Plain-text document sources
Segment Open
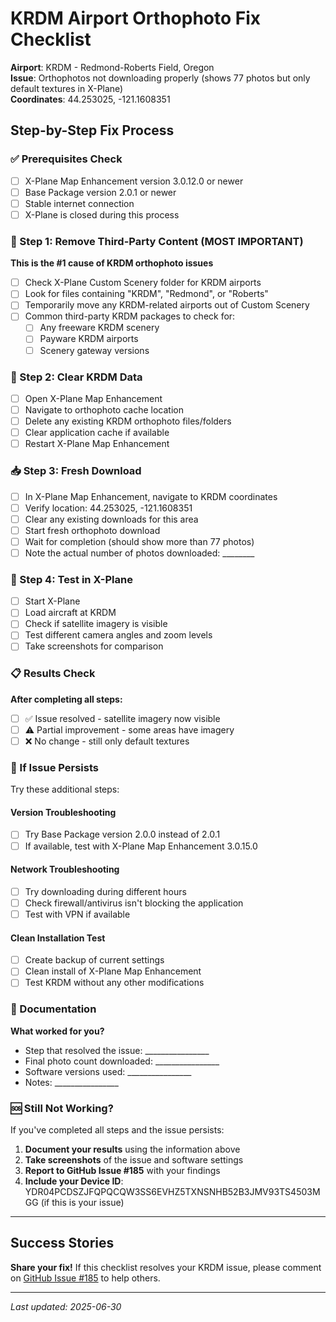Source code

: # KRDM Airport Orthophoto Fix Checklist

**Airport**: KRDM - Redmond-Roberts Field, Oregon  
**Issue**: Orthophotos not downloading properly (shows 77 photos but only default textures in X-Plane)  
**Coordinates**: 44.253025, -121.1608351

## Step-by-Step Fix Process

### ✅ Prerequisites Check
- [ ] X-Plane Map Enhancement version 3.0.12.0 or newer
- [ ] Base Package version 2.0.1 or newer  
- [ ] Stable internet connection
- [ ] X-Plane is closed during this process

### 🔧 Step 1: Remove Third-Party Content (MOST IMPORTANT)
**This is the #1 cause of KRDM orthophoto issues**

- [ ] Check X-Plane Custom Scenery folder for KRDM airports
- [ ] Look for files containing "KRDM", "Redmond", or "Roberts" 
- [ ] Temporarily move any KRDM-related airports out of Custom Scenery
- [ ] Common third-party KRDM packages to check for:
  - [ ] Any freeware KRDM scenery
  - [ ] Payware KRDM airports
  - [ ] Scenery gateway versions

### 🧹 Step 2: Clear KRDM Data
- [ ] Open X-Plane Map Enhancement
- [ ] Navigate to orthophoto cache location
- [ ] Delete any existing KRDM orthophoto files/folders
- [ ] Clear application cache if available
- [ ] Restart X-Plane Map Enhancement

### 📥 Step 3: Fresh Download
- [ ] In X-Plane Map Enhancement, navigate to KRDM coordinates
- [ ] Verify location: 44.253025, -121.1608351
- [ ] Clear any existing downloads for this area
- [ ] Start fresh orthophoto download
- [ ] Wait for completion (should show more than 77 photos)
- [ ] Note the actual number of photos downloaded: ________

### 🧪 Step 4: Test in X-Plane
- [ ] Start X-Plane
- [ ] Load aircraft at KRDM
- [ ] Check if satellite imagery is visible
- [ ] Test different camera angles and zoom levels
- [ ] Take screenshots for comparison

### 📋 Results Check
**After completing all steps:**

- [ ] ✅ Issue resolved - satellite imagery now visible
- [ ] ⚠️ Partial improvement - some areas have imagery
- [ ] ❌ No change - still only default textures

### 🔄 If Issue Persists

Try these additional steps:

#### Version Troubleshooting
- [ ] Try Base Package version 2.0.0 instead of 2.0.1
- [ ] If available, test with X-Plane Map Enhancement 3.0.15.0

#### Network Troubleshooting  
- [ ] Try downloading during different hours
- [ ] Check firewall/antivirus isn't blocking the application
- [ ] Test with VPN if available

#### Clean Installation Test
- [ ] Create backup of current settings
- [ ] Clean install of X-Plane Map Enhancement
- [ ] Test KRDM without any other modifications

### 📝 Documentation

**What worked for you?**
- Step that resolved the issue: ________________
- Final photo count downloaded: ________________
- Software versions used: ________________
- Notes: ________________

### 🆘 Still Not Working?

If you've completed all steps and the issue persists:

1. **Document your results** using the information above
2. **Take screenshots** of the issue and software settings
3. **Report to GitHub Issue #185** with your findings
4. **Include your Device ID**: YDR04PCDSZJFQPQCQW3SS6EVHZ5TXNSNHB52B3JMV93TS4503MGG (if this is your issue)

---

## Success Stories

**Share your fix!** If this checklist resolves your KRDM issue, please comment on [GitHub Issue #185](https://github.com/derekhe/xplane-map-enhancement-release/issues/185) to help others.

---

*Last updated: 2025-06-30*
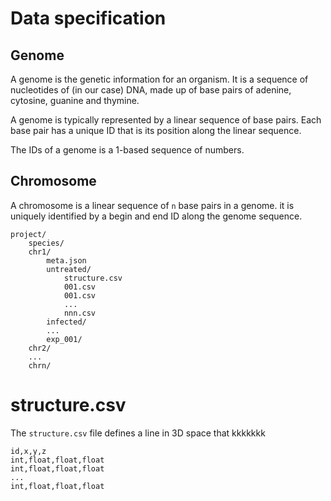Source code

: # Data specification

## Genome

A genome is the genetic information for an organism. It is a sequence of nucleotides of
(in our case) DNA, made up of base pairs of adenine, cytosine, guanine and thymine.

A genome is typically represented by a linear sequence of base pairs. Each base pair has
a unique ID that is its position along the linear sequence.

The IDs of a genome is a 1-based sequence of numbers.

## Chromosome

A chromosome is a linear sequence of `n` base pairs in a genome. it is uniquely identified
by a begin and end ID along the genome sequence.

```
project/
    species/
    chr1/
        meta.json
        untreated/
            structure.csv
            001.csv
            001.csv
            ...
            nnn.csv
        infected/
        ...
        exp_001/
    chr2/
    ...
    chrn/
```


# structure.csv
The `structure.csv` file defines a line in 3D space that kkkkkkk

```
id,x,y,z
int,float,float,float
int,float,float,float
...
int,float,float,float
```
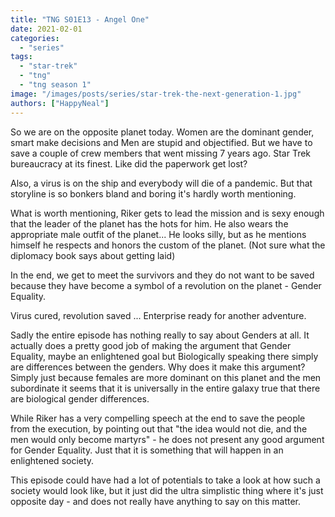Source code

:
 ```yaml
---
title: "TNG S01E13 - Angel One"
date: 2021-02-01
categories: 
  - "series"
tags: 
  - "star-trek"
  - "tng"
  - "tng season 1"
image: "/images/posts/series/star-trek-the-next-generation-1.jpg"
authors: ["HappyNeal"]
---
```


So we are on the opposite planet today. Women are the dominant gender, smart make decisions and Men are stupid and objectified. But we have to save a couple of crew members that went missing 7 years ago. Star Trek bureaucracy at its finest. Like did the paperwork get lost?

Also, a virus is on the ship and everybody will die of a pandemic. But that storyline is so bonkers bland and boring it's hardly worth mentioning.

What is worth mentioning, Riker gets to lead the mission and is sexy enough that the leader of the planet has the hots for him. He also wears the appropriate male outfit of the planet... He looks silly, but as he mentions himself he respects and honors the custom of the planet. (Not sure what the diplomacy book says about getting laid)

In the end, we get to meet the survivors and they do not want to be saved because they have become a symbol of a revolution on the planet - Gender Equality.

Virus cured, revolution saved ... Enterprise ready for another adventure.

Sadly the entire episode has nothing really to say about Genders at all. It actually does a pretty good job of making the argument that Gender Equality, maybe an enlightened goal but Biologically speaking there simply are differences between the genders. Why does it make this argument? Simply just because females are more dominant on this planet and the men subordinate it seems that it is universally in the entire galaxy true that there are biological gender differences.

While Riker has a very compelling speech at the end to save the people from the execution, by pointing out that "the idea would not die, and the men would only become martyrs" - he does not present any good argument for Gender Equality. Just that it is something that will happen in an enlightened society.

This episode could have had a lot of potentials to take a look at how such a society would look like, but it just did the ultra simplistic thing where it's just opposite day - and does not really have anything to say on this matter.
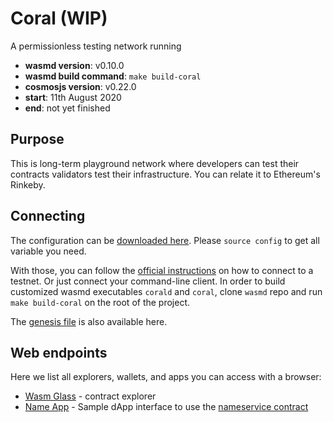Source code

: # Coral (WIP)

A permissionless testing network running

- **wasmd version**: v0.10.0
- **wasmd build command**: `make build-coral`
- **cosmosjs version**: v0.22.0
- **start**: 11th August 2020
- **end**: not yet finished

## Purpose

This is long-term playground network where developers can test their contracts validators test their infrastructure.
You can relate it to Ethereum's Rinkeby.

## Connecting

The configuration can be [downloaded here](./config.env).
Please `source config` to get all variable you need.

With those, you can follow the
[official instructions](https://docs.cosmwasm.com/testnets/testnets.html)
 on how to connect to a testnet.
Or just connect your command-line client. In order to build customized wasmd executables `corald` and `coral`,
clone `wasmd` repo and run `make build-coral` on the root of the project.

The [genesis file](./genesis.json) is also available here.

## Web endpoints

Here we list all explorers, wallets, and apps you can access with a browser:

* [Wasm Glass](https://demonet.wasm.glass) - contract explorer
* [Name App](https://cosmwasm.github.io/name-app/) - Sample dApp interface to use the 
  [nameservice contract](https://github.com/CosmWasm/cosmwasm-examples/tree/nameservice-0.5.2/nameservice)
Segment Closed
● **TASK STATEMENT**:
Only the lines containing the word "downloading" should be returned from the data above.

● **ANSWER FOR THIS EXERCISE**:
**Issue**: Orthophotos not downloading properly (shows 77 photos but only default textures in X-Plane)  
- [ ] Try downloading during different hours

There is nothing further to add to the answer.